In my last post, I talked about how I found my love for reading again during quarantine, but after that, I had to return back to school. If I am being honest I was so scared to return as I did not know how I was going to be able to readjust after not being in school for so long. However, seeing my friends and teachers again was nice as I had been separated from them for months. The return took place my junior year of high school. Everyone had put a huge emphasis on what was expected as a junior in high school and it was safe to say I was very overwhelmed.
In my junior year, I fell into a deep depression. It felt like I had the whole world on my shoulders and the pressure was really getting to me. People always said I seemed so happy that no one would have known how messed up my head was. I was very good at hiding how I felt and no one could have picked up on the differences. However, one thing made me feel like I could breathe. These were my books. At this point, in time I was reading for at least three hours every day. Some people called me crazy, but I felt like this was the only thing keeping me sane. I could lock myself in my room and read. During this time period, I was reading so many different books I could not even keep up with myself. Instead, I would read and then move right into the next book.
It was during this time that I found Colleen Hoover. She is an author that went extremely viral on TikTok for her books. I had never heard of her but I was happy to find her. One book in particular that I found the best was “It Ends With Us”. This book follows the main character Lily who struggles with an abusive husband and how she is able to escape and hopefully find happiness. While reading this book I was able to understand how easy it was to get trapped. She was in a relationship and I was in my own head. While they seem very different to me I made the connection.

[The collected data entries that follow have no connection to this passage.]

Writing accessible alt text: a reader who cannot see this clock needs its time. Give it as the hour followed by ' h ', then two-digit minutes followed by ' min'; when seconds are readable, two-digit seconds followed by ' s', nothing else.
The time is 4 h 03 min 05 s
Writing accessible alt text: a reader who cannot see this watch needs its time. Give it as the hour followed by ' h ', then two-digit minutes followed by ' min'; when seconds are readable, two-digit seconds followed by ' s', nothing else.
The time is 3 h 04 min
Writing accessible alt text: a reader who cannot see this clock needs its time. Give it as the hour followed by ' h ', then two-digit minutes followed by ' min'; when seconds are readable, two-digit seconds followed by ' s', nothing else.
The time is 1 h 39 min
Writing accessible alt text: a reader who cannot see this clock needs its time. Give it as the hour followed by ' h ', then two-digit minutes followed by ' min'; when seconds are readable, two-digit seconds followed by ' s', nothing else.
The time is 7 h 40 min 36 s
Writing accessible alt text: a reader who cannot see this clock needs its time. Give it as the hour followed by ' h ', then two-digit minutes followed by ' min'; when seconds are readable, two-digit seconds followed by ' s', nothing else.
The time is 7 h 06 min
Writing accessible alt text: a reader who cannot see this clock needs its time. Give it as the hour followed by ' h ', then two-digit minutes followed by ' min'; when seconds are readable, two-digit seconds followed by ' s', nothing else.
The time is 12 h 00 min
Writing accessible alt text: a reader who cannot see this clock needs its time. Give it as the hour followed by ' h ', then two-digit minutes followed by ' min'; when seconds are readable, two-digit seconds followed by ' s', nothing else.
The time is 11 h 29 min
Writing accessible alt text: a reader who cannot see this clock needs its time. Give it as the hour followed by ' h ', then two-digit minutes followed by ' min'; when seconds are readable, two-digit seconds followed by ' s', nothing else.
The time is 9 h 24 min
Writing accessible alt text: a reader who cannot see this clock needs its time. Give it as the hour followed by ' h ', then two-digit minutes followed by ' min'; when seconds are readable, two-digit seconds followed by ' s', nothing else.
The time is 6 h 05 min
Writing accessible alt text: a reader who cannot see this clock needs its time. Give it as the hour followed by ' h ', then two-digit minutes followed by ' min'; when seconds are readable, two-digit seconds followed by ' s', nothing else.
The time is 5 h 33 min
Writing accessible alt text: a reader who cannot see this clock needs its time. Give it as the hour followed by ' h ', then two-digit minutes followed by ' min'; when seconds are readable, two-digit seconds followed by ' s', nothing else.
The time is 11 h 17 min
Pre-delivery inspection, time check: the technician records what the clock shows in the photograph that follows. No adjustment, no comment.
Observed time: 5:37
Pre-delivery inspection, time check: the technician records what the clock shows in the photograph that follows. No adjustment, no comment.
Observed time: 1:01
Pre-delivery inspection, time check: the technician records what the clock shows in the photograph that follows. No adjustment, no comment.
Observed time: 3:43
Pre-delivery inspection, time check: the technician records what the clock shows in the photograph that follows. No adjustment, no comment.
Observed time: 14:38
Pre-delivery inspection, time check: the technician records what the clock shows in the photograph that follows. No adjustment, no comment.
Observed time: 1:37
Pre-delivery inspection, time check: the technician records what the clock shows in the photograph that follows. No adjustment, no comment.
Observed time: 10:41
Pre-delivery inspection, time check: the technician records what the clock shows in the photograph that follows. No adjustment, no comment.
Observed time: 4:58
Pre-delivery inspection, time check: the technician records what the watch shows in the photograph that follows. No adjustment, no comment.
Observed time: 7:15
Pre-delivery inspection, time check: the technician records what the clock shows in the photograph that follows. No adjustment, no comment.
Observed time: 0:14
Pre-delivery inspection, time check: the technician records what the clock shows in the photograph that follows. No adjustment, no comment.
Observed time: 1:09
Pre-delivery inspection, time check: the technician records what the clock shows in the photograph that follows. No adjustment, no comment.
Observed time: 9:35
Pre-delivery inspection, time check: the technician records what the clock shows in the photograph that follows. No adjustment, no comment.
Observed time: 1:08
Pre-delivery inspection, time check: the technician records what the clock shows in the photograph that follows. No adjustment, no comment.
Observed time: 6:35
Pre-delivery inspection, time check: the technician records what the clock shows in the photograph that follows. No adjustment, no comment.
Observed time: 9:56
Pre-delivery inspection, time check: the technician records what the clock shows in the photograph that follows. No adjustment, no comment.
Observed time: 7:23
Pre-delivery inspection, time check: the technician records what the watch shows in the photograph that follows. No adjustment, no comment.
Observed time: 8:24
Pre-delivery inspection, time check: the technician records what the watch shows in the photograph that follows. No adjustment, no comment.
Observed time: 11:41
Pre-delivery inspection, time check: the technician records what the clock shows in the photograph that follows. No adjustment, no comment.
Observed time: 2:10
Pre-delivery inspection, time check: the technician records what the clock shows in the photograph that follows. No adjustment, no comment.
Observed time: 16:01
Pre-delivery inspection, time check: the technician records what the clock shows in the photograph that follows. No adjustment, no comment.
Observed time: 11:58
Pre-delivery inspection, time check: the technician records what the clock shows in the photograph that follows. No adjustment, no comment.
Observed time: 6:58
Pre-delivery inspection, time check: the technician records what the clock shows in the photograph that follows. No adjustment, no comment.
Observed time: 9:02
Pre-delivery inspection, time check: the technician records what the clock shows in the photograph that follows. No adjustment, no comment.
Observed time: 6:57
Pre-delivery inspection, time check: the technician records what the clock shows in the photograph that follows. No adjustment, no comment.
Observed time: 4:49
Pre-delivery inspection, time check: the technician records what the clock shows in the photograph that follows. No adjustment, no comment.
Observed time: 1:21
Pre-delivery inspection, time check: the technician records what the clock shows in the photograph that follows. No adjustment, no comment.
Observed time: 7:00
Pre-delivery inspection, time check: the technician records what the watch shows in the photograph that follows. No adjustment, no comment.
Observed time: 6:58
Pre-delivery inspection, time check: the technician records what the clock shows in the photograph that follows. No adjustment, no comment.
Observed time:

One quote that always stuck out to from It Ends With Us was, “Sometimes we have to share it with the people who love us so we don’t come crashing down from the weight of it all. But I can’t help you unless I know you need it. Ask me for help. We’ll get through this, I know we can.” This made me realize that I can not keep fighting this battle by myself, instead, I needed to find a support system to help me.
This book made me realize you can not fight every battle alone. Instead, sometimes you need to find people to help you. After reading this book, I finally told my parents and my best friend about my struggles and was able to get the help I needed. I learned it was okay to feel, but sometimes it is hard to feel alone.